В конце XIX - начале XX века русская живописность, обретая на некоторое время свободу от искусства больших идей, подминавших ее под себя, стала дифирамбом отечественной belle epoque. В этом она оказалась близка и созвучна импрессионизму, хотя с искусствоведческой точки зрения Коровина, Серова и Борисова-Мусатова импрессионистами назвать нельзя. Но, что бы ни говорилось о формальных качествах этой живописи, в ней есть одно неоспоримое достоинство: она передала чувство жизни, вскоре вновь утраченное. В ретроспективе все эти картины, изображающие московские трактиры и петербургские рестораны, бородатых мужчин и нежных дам, православные монастыри и дымящие заводы, кажутся изображением Золотого века. Все прошло, погибло, развеялось, и вместо этого опять засиял непогрешимо идеальный квадрат Малевича, возвращая нас ко времени Бруни и Тыранова, к бесчеловечному холоду идейности. Поэтому как робкая тоска по ушедшему воспринимается вялая советская живописность колхозных сцен Пластова и Яблонской. В России импрессионизм, если его трактовать как квинтэссенцию живописной чувственности, не утратил актуальности до сих пор, что подтверждает литература Владимира Сорокина, постоянно сталкивающая эту русскую живописность с русской идеальностью.

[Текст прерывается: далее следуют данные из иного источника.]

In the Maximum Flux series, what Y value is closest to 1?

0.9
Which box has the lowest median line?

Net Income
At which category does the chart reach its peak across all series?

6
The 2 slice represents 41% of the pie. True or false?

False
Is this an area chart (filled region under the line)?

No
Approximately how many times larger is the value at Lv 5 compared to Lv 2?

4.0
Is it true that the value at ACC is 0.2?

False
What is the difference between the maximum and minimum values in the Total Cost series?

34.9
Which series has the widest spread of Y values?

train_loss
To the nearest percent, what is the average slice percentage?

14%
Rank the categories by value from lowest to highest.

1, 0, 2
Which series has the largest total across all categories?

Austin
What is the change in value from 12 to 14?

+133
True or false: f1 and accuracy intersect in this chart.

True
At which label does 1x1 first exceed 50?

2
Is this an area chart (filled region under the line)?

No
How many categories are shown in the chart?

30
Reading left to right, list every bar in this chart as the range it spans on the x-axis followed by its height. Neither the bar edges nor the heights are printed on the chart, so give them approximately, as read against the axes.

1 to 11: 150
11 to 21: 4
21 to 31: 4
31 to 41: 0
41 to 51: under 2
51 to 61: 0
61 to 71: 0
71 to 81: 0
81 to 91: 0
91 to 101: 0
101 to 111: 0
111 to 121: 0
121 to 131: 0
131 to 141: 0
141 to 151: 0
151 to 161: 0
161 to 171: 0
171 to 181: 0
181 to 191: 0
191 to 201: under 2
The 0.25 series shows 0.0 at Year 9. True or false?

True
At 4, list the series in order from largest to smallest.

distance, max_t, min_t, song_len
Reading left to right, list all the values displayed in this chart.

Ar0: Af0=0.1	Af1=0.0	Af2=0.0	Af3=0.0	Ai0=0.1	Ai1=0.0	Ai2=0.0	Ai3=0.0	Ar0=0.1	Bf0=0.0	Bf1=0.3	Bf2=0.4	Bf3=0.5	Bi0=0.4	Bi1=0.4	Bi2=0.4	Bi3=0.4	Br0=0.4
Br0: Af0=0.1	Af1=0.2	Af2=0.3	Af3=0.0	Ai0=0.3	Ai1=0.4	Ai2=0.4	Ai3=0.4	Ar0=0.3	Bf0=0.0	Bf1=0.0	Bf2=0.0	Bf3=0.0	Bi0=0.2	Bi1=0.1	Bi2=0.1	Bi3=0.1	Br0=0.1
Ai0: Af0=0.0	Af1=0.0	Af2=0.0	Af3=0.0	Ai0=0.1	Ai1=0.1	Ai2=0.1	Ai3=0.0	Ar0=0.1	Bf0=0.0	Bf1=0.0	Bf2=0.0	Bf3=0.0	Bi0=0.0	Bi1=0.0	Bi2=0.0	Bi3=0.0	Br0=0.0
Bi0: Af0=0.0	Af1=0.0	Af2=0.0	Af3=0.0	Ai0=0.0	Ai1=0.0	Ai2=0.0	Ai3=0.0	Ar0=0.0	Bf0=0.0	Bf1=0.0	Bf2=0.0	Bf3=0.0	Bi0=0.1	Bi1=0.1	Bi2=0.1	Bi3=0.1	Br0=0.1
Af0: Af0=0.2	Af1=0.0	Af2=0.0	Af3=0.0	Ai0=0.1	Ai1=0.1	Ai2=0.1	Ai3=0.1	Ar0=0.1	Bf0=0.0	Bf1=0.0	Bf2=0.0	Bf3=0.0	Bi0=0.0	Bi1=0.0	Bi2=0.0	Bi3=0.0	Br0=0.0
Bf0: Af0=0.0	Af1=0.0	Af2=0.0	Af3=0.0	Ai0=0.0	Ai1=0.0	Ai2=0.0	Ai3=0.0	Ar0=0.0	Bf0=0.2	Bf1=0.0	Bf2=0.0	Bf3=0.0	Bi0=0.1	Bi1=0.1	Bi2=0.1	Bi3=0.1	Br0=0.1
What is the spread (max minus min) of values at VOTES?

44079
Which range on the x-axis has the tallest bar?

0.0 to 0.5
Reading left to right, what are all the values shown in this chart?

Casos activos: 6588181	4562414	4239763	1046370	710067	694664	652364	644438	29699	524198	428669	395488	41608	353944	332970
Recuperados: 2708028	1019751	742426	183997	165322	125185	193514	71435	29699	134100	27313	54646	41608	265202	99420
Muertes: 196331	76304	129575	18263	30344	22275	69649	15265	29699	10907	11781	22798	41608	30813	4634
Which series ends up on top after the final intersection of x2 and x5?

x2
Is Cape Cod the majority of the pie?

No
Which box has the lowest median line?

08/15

BELLE EPOQUE КАК ЖАЖДА СМЕРТИ
Давно замечено, что XX век надо отсчитывать не с его календарного начала, а с 1914 года. Полтора десятилетия оказываются как бы подарены предыдущему веку, и этот подарок приобретает черты неожиданного отпуска, чудной идиллии, блаженного отдыха, что определило название нескольких десятилетий, предшествующих Первой мировой: belle epoque. В названии «прекрасная эпоха» сквозит нежность последующего времени к чему-то невозвратимому, и от этой нежности трудно удержаться. Впрочем, от убийства эрцгерцога и мобилизации начинать отсчет так же бесплодно: XX век родился не на фронтах и не в окопах. На войну уходили прямо из belle epoque, и постоянная угроза смерти останавливала время. Полно воспоминаний о том, что осознание наступления нового века пришло тогда, когда военных встретили их сестры и невесты, уже совершенно неузнаваемые: стриженые, в укороченных юбках, без привычных излишеств в туалетах и манерах. Перемена произошла в тылу, возвращение оказалось невозможным.
Неузнавание сыграло роль границы времен. Невозвратимо ушедшее прошлое превратилось в миф, прочно связалось с понятиями о счастье и мире, став наваждением для многих. Время, которое никто не описал так хорошо, как И. А. Бунин. «Когда в далекой столице шло истинно разливанное море веселия: в богатых ресторанах притворялись богатые гости, делая вид, что им очень нравится пить из кувшинов ханжу с апельсинами и платить за каждый такой кувшин семьдесят пять рублей; в подвальных кабаках, называемых кабаре, нюхали кокаин и порою, ради вящей популярности, чем попадя били друг друга по раскрашенным физиономиям молодые люди, притворявшиеся футуристами, то есть людьми будущего; в одной аудитории притворялся поэтом лакей, певший свои стихи о лифтах, графинях, автомобилях и ананасах; в одном театре лез куда-то вверх по картонным гранитам некто с совершенно голым черепом, настойчиво у кого-то требовавший отворить ему какие-то врата; в другом выезжал на сцену, верхом на старой белой лошади, гремевшей по полу копытами, и, прикладывая руку к бумажным латам, целых пятнадцать минут пел за две тысячи рублей великий мастер притворяться старинными русскими князьями, меж тем как пятьсот мужчин с зеркальными лысинами пристально глядели в бинокли на женский хор, громким пением провожавший этого князя в поход, и столько же нарядных дам в ложах ели шоколадные конфеты; в третьем старики и старухи, больные тучностью, кричали и топали друг на друга ногами, притворяясь давным-давно умершими замоскворецкими купцами и купчихами; в четвертом худые девицы и юноши, раздевшись донага и увенчав себя стеклянными виноградными гроздьями, яростно гонялись друг за другом, притворяясь какими-то сатирами и нимфами...» Время окрашено нашей ностальгией столь радужно, что бунинская ненависть в его описании проходит незамеченной.